Noting that four new satellites built by Iranian experts are on the country’s launch list at present, he said, “ISA will choose one of these four satellites to send it into the space.”

Vaezi also informed that in addition to Sharif Sat and Tadbir (Wisdom) satellites, other satellites have also been built by the Iranian Space Research Center and Amir Kabir University of Technology, and all the four will be launched in the near future.

Iran has taken long strides in recent years to develop its space industry and to build different types of satellites and explorers.

In relevant remarks in December, Deputy Head of Iran’s Space Agency (ISA) Hamid Fazeli announced that Sharif Sat built by Iranian experts at Sharif University of Technology, Fajr (Dawn) Satellite and Tadbir satellites were ready to be sent into space.

He further noted that Sharif Sat and Fajr satellites were top priorities of the ISA for being launched, and added that Nahid (Venus) satellite would be sent into space soon.

Also, media reports said in March that the Iranian researchers were designing a manned spacecraft to bring back astronomers from 150-200 kilometers above the earth.

Iran also unveiled an E1 manned spacecraft mock-up in Space Exploration Systems Research Center last month.

Also in February, the indigenous Fajr satellite was sent into the orbit on the back of the home-made Safir-e Fajr launcher.

In January 2013, the Defense Ministry’s Aerospace Industries Organization announced that it had sent a monkey into the space on the back of Pishgam (Pioneer) explorer rocket, and that it had brought back and recovered the living cargo.

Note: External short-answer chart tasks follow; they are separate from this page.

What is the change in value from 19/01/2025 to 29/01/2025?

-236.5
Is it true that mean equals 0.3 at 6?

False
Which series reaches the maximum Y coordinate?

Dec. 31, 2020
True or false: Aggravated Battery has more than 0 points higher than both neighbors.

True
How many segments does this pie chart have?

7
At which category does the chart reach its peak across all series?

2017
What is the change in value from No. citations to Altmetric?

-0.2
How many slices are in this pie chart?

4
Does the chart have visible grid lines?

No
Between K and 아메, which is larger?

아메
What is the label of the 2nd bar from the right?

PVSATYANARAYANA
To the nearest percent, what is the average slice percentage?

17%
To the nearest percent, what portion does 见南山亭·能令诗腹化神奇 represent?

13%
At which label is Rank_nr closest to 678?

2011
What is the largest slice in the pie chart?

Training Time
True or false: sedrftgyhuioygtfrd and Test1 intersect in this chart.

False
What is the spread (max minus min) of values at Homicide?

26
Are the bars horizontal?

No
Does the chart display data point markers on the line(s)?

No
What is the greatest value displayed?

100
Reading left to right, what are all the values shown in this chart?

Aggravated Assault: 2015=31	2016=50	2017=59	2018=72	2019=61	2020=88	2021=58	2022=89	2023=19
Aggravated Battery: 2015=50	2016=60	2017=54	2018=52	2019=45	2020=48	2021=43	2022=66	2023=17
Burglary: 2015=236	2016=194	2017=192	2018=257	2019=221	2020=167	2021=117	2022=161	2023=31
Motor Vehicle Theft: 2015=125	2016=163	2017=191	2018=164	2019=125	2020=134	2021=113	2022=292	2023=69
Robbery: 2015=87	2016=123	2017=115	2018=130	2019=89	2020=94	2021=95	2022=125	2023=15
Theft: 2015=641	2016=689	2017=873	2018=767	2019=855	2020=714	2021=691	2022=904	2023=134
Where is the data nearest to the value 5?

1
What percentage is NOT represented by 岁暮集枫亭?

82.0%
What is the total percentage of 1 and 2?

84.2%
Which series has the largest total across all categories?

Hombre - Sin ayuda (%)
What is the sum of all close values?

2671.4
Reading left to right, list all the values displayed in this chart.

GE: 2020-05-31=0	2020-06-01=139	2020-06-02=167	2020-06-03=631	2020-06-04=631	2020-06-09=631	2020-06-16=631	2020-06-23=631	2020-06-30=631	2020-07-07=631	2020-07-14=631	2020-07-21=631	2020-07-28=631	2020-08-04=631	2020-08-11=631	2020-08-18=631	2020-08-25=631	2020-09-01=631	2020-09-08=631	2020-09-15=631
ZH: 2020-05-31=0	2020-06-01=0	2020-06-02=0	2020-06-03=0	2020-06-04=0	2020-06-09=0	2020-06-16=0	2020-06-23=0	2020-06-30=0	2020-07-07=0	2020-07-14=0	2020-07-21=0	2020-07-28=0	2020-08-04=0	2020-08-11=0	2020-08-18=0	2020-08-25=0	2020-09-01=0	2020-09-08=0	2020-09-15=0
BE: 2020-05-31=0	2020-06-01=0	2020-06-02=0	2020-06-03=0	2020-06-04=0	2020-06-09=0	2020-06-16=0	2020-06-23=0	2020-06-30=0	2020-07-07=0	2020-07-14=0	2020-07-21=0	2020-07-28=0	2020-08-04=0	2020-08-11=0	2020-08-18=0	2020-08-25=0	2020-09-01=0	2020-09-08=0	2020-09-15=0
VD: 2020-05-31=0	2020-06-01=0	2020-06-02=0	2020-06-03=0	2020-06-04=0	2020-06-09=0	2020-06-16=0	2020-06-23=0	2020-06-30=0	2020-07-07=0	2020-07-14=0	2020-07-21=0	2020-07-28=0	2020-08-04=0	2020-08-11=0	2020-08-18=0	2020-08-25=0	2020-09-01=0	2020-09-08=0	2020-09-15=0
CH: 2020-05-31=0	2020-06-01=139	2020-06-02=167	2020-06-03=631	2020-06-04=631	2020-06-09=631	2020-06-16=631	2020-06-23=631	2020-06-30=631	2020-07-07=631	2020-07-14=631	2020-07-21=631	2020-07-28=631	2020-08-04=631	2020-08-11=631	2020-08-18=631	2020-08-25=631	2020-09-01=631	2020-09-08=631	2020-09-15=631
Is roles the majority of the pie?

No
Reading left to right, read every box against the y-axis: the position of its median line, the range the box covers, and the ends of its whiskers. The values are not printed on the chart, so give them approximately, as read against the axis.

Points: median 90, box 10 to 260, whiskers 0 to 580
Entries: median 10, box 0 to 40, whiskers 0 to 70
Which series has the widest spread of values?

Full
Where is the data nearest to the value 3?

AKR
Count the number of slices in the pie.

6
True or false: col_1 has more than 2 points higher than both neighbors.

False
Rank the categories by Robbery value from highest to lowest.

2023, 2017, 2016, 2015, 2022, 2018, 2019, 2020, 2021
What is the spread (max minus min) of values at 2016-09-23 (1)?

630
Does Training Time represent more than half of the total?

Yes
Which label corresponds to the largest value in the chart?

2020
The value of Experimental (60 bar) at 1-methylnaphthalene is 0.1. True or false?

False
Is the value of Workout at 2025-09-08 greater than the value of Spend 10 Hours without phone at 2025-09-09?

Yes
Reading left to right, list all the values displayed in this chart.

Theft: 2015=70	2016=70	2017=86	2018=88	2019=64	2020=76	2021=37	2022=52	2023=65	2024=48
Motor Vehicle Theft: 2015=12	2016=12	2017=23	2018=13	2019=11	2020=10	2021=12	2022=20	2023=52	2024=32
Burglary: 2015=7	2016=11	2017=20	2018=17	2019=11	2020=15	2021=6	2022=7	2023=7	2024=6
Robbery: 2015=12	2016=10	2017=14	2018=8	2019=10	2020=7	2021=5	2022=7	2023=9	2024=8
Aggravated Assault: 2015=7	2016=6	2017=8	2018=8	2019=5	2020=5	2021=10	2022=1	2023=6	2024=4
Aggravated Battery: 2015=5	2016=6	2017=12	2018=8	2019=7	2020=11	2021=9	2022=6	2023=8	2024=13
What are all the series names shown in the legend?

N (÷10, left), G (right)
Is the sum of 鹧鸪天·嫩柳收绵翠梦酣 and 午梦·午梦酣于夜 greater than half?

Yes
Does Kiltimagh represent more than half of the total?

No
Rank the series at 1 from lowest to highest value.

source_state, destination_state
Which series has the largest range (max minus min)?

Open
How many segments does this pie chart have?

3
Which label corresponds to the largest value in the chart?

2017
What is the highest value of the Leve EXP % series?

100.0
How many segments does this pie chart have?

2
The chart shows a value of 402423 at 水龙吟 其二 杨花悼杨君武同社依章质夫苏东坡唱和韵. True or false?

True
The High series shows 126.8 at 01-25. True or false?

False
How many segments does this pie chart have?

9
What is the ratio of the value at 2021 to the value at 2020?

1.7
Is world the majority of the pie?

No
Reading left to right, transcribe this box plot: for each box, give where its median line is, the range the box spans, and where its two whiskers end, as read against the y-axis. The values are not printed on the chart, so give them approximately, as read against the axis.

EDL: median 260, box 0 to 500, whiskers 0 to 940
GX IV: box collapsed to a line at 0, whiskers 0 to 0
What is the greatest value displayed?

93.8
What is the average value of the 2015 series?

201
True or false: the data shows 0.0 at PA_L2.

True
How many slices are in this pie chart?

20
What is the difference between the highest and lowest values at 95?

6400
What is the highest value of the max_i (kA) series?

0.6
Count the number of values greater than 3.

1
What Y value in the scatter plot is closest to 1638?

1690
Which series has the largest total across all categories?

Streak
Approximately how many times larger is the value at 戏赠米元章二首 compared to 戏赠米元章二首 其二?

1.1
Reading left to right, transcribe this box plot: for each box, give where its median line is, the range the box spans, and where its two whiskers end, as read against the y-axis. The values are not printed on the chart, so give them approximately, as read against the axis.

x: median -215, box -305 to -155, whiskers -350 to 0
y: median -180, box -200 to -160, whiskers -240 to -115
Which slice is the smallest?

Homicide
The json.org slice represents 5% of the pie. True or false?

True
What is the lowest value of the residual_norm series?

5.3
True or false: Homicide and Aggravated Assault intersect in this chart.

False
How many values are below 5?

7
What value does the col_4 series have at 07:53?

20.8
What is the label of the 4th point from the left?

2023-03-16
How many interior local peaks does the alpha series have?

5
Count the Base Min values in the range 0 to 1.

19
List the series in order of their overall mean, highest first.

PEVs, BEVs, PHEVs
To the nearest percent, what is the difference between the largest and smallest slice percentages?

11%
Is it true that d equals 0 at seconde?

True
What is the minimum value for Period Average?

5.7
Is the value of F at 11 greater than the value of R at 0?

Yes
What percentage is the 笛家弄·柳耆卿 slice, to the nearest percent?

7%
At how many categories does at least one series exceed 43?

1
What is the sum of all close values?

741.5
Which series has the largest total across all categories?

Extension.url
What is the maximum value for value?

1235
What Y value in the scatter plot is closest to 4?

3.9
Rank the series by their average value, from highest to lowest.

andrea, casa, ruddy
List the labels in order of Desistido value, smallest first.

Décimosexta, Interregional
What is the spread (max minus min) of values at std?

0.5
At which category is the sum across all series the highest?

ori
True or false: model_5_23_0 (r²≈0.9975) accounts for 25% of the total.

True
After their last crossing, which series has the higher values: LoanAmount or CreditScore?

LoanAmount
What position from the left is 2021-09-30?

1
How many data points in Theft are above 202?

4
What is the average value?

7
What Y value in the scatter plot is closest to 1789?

The Aerospace Industries Organization said it had sent the living creature into space aboard an indigenous biocapsule as a prelude to sending humans into space.

It said the capsule was sent to an orbit beyond 120km in altitude and carried out telemetry of the environmental data records.

The explorer rocket was launched by the Aerospace Industries Organization and it returned to the Earth after reaching the desired speed and altitude, and the living creature (monkey) was retrieved and found alive.